CONCEPT Cited by 1 source

Query vs document embedding (two distinct serving problems)¶

Definition¶

In retrieval / search / recommendation systems that use vector embeddings, the embedding- inference workload splits into two sub-populations with fundamentally different serving shapes:

Query embeddings — short, latency-sensitive, spiky, online-per-request. Typical length: a few to a few-hundred tokens; typical latency budget: 100–300 ms.
Document (or corpus) embeddings — long, batch-ingested, latency-tolerant, predominantly offline. Typical length: up to thousands of tokens per document; typical latency budget: minutes to hours per batch.

The two have different compute regimes, different scheduler goals, and different optimal batching disciplines — so the serving stack should recognise them as two workloads, not one (Source: sources/2025-12-18-mongodb-token-count-based-batching-faster-cheaper-embedding-inference).

How they differ on each serving axis¶

Axis	Queries	Documents
Token length	Short (≤ few-hundred)	Long (hundreds to thousands)
Length distribution	Highly skewed	Approximately uniform within a corpus
Compute regime	Memory-bound (far below saturation point)	Compute-bound (near or above saturation point)
Traffic pattern	Spiky	Scheduled / backfill-driven
Latency budget	100–300 ms (hard)	Minutes–hours (soft)
Optimal batching	Token-count batching to saturation point	Large fixed batches, already saturation-adjacent
Error semantics	Retry-tolerant, user-visible 503	Job-retry with checkpointing
Freshness	Per-request	Periodic reindex

Why the distinction matters for the scheduler¶

A single embedding-serving stack that treats all requests identically runs the wrong optimisation for at least one sub-population:

If configured for queries: document embedding jobs hit latency-optimised batch sizes, waste capacity they don't need, and pay unnecessary queueing cost.
If configured for documents: query requests wait in document-oriented batches (long time windows, large request counts), blowing the 100–300 ms latency budget.
If not separated: the scheduler oscillates — document requests push the batching regime toward larger / longer, then a query spike arrives to an over-loaded stage.

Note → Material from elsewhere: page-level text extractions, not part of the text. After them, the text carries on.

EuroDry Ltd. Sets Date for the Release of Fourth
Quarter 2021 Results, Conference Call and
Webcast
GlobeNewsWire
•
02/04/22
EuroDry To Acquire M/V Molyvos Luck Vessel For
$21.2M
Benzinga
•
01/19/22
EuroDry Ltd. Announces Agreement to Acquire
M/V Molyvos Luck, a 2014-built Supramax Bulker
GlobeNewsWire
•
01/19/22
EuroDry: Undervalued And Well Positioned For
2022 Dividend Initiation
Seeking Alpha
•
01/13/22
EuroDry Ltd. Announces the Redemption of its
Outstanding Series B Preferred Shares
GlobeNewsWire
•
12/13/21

Voyage AI names this directly:

"At Voyage AI by MongoDB, we call these short requests queries, and other requests are called documents. Queries typically must be served with very low latency (typically 100–300 ms)."

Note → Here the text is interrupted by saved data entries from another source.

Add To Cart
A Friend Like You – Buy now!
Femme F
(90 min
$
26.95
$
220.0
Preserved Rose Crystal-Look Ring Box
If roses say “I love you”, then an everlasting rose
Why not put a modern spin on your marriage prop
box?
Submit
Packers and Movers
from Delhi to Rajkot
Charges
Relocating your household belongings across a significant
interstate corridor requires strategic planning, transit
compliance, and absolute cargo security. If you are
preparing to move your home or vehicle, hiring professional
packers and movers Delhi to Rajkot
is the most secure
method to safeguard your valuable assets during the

The 2025-12-18 post is scoped explicitly to the query side and is silent on document-ingestion serving — precisely because it is a different problem.

Serving-stack implications¶

Two model-server deployments (or two request classes with separate scheduler queues) — one tuned for queries (token-count batching to saturation point, padding removal, aggressive autoscaling floors), one for documents (large fixed batches, throughput-optimised GPUs, cost-optimised scale-to-low-instance- types).
Two SLOs — query p99 in milliseconds vs document job completion-time SLO in minutes.
Different queue substrates — query substrate needs peek + atomic claim for token-count batching; document substrate can use standard offline-job queues (SQS, Kafka, batch frameworks).
Different model choices possible — queries sometimes served by smaller distilled variants; documents embedded with the full model for index quality. Embedding ingestion modes (batch / insert-API / on-the-fly) in Expedia's platform framing composes naturally with this split.
Different padding / batching primitives — query-side padding-removal is critical for skewed distributions; document- side can afford classical padded batching if corpus lengths cluster tightly.

Why the distinction is often missed in early serving stacks¶

Teams typically stand up a single embedding service using an off-the-shelf inference engine (e.g. Hugging Face Inference) sized for the dominant workload — usually documents during initial corpus build. When query traffic arrives, the service is sized + tuned for long sequences and absorbs the query workload at poor MFU / high latency / spike-sensitive tail. The retrofit is either separate deployments (Voyage AI's implicit route) or request-class-aware scheduling inside one deployment.

Seen in¶

2025-12-18 Voyage AI / MongoDB — Token-count-based batching — canonical wiki instance; the entire post is framed around the query side of embedding serving; document side explicitly scoped out in the opening definition (sources/2025-12-18-mongodb-token-count-based-batching-faster-cheaper-embedding-inference).